5.6. De examencommissie zal met jou en de examinator (docent) in gesprek gaan. Daarna neemt de commissie binnen 3 x 24 uur (schooldagen) een beslissing. Heeft de commissie goede redenen om binnen die termijn nog niet tot een beslissing te komen dan mag deze periode nog eens met 3 x 24 uur (schooldagen) worden verlengd. Je wordt hiervan schriftelijk op de hoogte gebracht. Ook krijgen je ouders/ verzorgers en de centrale directie een afschrift van die brief. 5.7 Ben je het niet eens met de beslissing van de examencommissie dan kun je beroep aantekenen. Je moet dan een brief schrijven (beroepschrift) naar de centrale directie van de school. Dit moet ook weer 3 x 24 uur (schooldagen) nadat je de schriftelijke beslissing van de examencommissie hebt gekregen. Dit beroepschrift moet naar: Centrale directie Chr. College Groevenbeek Postbus 210 3850 AE Ermelo 5.9 De centrale directie stelt een onderzoek in. Binnen twee weken neemt de c.d. een beslissing. Mochten er goede redenen zijn om langer onderzoek te gaan doen dan kan dat met maximaal twee weken. 5.10 De centrale directie kan besluiten dat je toch je examen (of een gedeelte ervan) mag doen. De c.d. geeft dan ook aan hoe dat moet gaan gebeuren. 5.11 Je wordt schriftelijk van het besluit van de centrale directie op de hoogte gebracht. Dat geldt ook voor de examencommissie. Je ouders/ verzorgers en de Inspectie voor het Voortgezet Onderwijs krijgen een afschrift van deze beslissing. 5.12 Ben je het niet eens met de beslissing van de centrale directie dan heb je nog de mogelijkheid om beroep aan te tekenen Commissie van Beroep. Ook hier geldt weer een termijn: binnen 3 x 24 uur (schooldagen) moet er een schriftelijk beroepschrift worden opgestuurd naar de: Commissie van Beroep voor de examens
t.a.v. de secretaris drs. J. H. Th. Wieldraaijer Hellenbeekstraat 14 8081 HW Elburg 5.13 Ook deze commissie stelt een onderzoek in. Ze neemt binnen twee weken een beslissing (tenzij ze meer tijd nodig heeft; dit mag niet meer dan twee weken zijn en er moeten goede redenen voor zijn). 5.14 De commissie kan besluiten dat je toch je examen (of een gedeelte ervan) mag doen. De commissie geeft dan ook aan hoe dat moet gaan gebeuren. 5.15 Je wordt schriftelijk van het besluit van de commissie op de hoogte gebracht. Dat geldt ook voor de examencommissie. Je ouders/ verzorgers en de Inspectie voor het Voortgezet Onderwijs krijgen een afschrift van deze beslissing.
6.
Overige bepalingen bezwaar en beroep
6.1 Het kan zijn dat de docent (examinator) die in de bezwaarprocedure is betrokken, in de examencommissie zit. Vanzelfsprekend trekt hij zich dan terug zolang de procedure loopt. 6.2
Er wordt steeds schriftelijk verslag gedaan van het “horen van belanghebbenden”.

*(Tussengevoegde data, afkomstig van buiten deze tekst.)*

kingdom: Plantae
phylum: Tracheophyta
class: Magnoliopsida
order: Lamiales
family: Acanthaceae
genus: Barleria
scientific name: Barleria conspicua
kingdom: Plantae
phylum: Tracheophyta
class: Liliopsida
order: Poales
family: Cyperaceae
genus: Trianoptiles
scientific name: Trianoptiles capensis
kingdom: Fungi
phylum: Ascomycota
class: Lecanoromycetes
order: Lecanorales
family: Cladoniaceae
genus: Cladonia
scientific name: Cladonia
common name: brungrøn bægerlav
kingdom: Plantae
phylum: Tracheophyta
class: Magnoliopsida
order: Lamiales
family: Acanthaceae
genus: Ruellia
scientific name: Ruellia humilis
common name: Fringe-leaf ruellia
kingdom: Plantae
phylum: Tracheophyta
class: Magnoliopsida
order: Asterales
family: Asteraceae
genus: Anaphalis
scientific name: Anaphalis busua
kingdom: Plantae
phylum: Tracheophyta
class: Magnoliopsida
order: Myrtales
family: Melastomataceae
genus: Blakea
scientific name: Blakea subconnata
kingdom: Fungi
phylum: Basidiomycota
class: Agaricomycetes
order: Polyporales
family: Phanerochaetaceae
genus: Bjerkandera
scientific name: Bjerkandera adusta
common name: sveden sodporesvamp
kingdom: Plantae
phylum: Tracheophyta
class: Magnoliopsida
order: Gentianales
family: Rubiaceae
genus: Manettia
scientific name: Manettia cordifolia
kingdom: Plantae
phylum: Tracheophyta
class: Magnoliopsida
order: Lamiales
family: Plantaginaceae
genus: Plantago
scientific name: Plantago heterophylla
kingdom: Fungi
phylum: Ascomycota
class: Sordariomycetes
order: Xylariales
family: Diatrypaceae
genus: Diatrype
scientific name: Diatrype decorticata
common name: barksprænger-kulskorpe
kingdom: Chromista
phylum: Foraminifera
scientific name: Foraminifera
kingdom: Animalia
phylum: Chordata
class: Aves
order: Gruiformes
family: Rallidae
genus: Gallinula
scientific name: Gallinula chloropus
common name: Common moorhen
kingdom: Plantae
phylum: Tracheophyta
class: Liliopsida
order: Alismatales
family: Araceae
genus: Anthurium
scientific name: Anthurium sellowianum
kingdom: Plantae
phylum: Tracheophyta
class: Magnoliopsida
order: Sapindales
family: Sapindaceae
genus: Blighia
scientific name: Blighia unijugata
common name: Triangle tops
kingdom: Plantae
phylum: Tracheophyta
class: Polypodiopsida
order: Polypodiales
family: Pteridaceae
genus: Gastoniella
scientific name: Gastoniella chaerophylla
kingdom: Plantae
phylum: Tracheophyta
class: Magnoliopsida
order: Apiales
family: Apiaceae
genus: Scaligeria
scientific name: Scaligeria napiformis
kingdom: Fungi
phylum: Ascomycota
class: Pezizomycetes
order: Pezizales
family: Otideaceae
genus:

6.3. De examencommissie, respectievelijk de Commissie van Beroep waarbij een bezwaarschrift respect. beroepschrift is ingediend, bevestigd de ontvangst daarvan schriftelijk. 6.4. Belangrijk: Je kunt je tijdens deze procedure laten bijstaan door een van je ouders/ verzorgers of een deskundige. 6.5 Je moet je wel houden aan de termijnen (zie bv. 5.2 en 5.4). Doe je dat niet dan kan het zijn dat het bezwaar(schrift) niet wordt behandeld. (“niet ontvankelijk wordt verklaard”) Ook moet je er om denken dat alle belangrijke gegevens in het bezwaar(schrift) staan (zie 5.5). Doe je dat niet dan kan het zijn dat het bezwaar(schrift) niet wordt behandeld. (“niet ontvankelijk wordt verklaard”). Kom je er achter dat je wat bent vergeten dan mag je, binnen de gestelde termijn, dit nog herstellen. 6.6.
Artikel 5.1. is alleen voor individuele gevallen.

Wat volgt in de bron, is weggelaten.